Similarly, it is essential that you keep the training set balanced (an equal number of abstracts in each training category). Ideally, a training sets will be in a 50/50 ratio between the two categories, since an over representation of either category will skew the classification. Adding more abstracts in one category will increase the recall of that category at the expense of the precision (Figure 3).
Lastly, it is important that you only attempt to separate into two categories in each run. It is possible to further categorize resulting categories in an iterative manner, e.g. first classify on diseases categories, followed by an additional classification on, say, the host organism.

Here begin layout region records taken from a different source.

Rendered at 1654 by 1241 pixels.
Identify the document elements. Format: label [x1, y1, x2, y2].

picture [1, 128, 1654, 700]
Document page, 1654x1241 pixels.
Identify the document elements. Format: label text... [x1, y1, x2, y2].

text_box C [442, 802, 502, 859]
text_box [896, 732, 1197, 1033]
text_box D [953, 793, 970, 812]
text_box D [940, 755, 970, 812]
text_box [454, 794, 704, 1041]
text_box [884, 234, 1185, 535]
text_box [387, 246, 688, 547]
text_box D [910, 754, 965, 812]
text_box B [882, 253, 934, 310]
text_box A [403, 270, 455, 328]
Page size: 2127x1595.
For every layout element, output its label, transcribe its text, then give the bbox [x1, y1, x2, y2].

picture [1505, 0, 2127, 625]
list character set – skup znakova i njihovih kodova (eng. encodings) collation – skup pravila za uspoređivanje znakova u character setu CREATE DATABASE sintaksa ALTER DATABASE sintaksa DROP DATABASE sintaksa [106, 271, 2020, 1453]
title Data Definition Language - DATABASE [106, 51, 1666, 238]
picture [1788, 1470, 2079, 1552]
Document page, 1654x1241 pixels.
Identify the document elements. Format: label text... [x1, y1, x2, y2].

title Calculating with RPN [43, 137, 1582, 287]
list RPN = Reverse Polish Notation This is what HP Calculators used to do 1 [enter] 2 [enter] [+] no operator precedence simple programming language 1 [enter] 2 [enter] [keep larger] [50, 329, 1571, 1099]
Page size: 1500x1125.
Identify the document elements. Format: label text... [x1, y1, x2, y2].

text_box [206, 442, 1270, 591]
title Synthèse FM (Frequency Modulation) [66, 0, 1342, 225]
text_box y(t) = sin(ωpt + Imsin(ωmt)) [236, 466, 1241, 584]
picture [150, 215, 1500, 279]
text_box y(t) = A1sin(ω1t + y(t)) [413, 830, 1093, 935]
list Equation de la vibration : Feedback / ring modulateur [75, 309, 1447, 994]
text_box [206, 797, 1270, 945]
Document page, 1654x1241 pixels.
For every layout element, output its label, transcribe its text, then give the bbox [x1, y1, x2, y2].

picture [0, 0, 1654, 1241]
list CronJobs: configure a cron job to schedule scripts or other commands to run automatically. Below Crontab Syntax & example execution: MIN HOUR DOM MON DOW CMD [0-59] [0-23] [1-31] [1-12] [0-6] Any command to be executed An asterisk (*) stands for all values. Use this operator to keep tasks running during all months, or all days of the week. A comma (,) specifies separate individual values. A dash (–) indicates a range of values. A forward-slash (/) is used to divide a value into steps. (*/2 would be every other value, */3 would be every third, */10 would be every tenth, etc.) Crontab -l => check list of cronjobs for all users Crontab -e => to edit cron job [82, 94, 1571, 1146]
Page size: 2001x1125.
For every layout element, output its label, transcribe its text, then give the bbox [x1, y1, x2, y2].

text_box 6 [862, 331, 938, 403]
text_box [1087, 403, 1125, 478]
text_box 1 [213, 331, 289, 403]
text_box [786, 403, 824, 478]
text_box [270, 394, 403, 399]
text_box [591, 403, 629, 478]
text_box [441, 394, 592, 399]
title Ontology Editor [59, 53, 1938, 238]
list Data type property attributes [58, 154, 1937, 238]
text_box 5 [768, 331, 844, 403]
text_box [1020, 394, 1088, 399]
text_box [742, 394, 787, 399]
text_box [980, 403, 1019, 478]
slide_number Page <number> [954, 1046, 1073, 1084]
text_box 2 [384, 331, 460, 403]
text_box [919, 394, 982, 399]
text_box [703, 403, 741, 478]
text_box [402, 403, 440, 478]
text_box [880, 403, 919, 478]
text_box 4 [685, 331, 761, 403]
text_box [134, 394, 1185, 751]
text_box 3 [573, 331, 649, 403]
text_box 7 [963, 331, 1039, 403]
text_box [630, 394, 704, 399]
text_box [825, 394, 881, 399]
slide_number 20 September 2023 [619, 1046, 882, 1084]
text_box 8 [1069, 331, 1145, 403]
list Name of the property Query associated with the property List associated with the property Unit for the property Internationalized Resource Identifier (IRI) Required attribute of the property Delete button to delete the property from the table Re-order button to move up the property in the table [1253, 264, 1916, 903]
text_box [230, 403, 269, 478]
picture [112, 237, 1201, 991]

Step 1. Abstract retrieval. The webserver offers a simple interface where users are prompted to upload three lists of PubMed IDs: two lists for the training categories (e.g. positive and negative for content of interest) as well as one PubMed search term for which abstracts will be classified, and/or a list of PubMed IDs corresponding to abstracts to be classified as belonging to one of the two groups. The abstracts are retrieved using NCBI’s Entrez programming utilities, E-utilities.
Step 2. Text pre-processing and corpus formation. Once abstracts are retrieved, the three text corpora are formed and the following operations are performed on the text: lowercase transformation, stop word removal, punctuation removal, word stemming, and whitespace stripping. As many gene names contain numeric characters, numbers are not removed. All of the above operations are performed using the “NLP” and “tm” packages for R.
Step 3. Document-term matrix formation and classifier training. After corpus formation, the texts are tokenized in document term matrices (DTM) and word counts are background corrected by term frequency-inverse document frequency (Tf-Idf) transformation (using the “tm” package for R). Terms in the DTMs are then reduced to the top 100 terms differentiating the two training classes, as determined by a Welch’s T test. The resulting training corpora DTMs are used to train and test ten different classification algorithms (support vector machine, elastic-net regularized generalized linear model, maximum entropy, scaled linear discriminant analysis, bagging, boosting, random forest, artificial neural network, decision tree, and naïve Bayes classifiers) available through the “RTextTools” and “e1071” (Naïve Bayes) packages for R. The best performing algorithm is determined by five-fold cross-validation on the training set and the documents to be classified are subsequently assigned one of the two classes using this algorithm.
BioReader is written in R with a Perl wrapper for fetching abstracts from PubMed. The source code for BioReader is available upon request. The script can be run from command line or within R, if you already have a set of abstracts downloaded.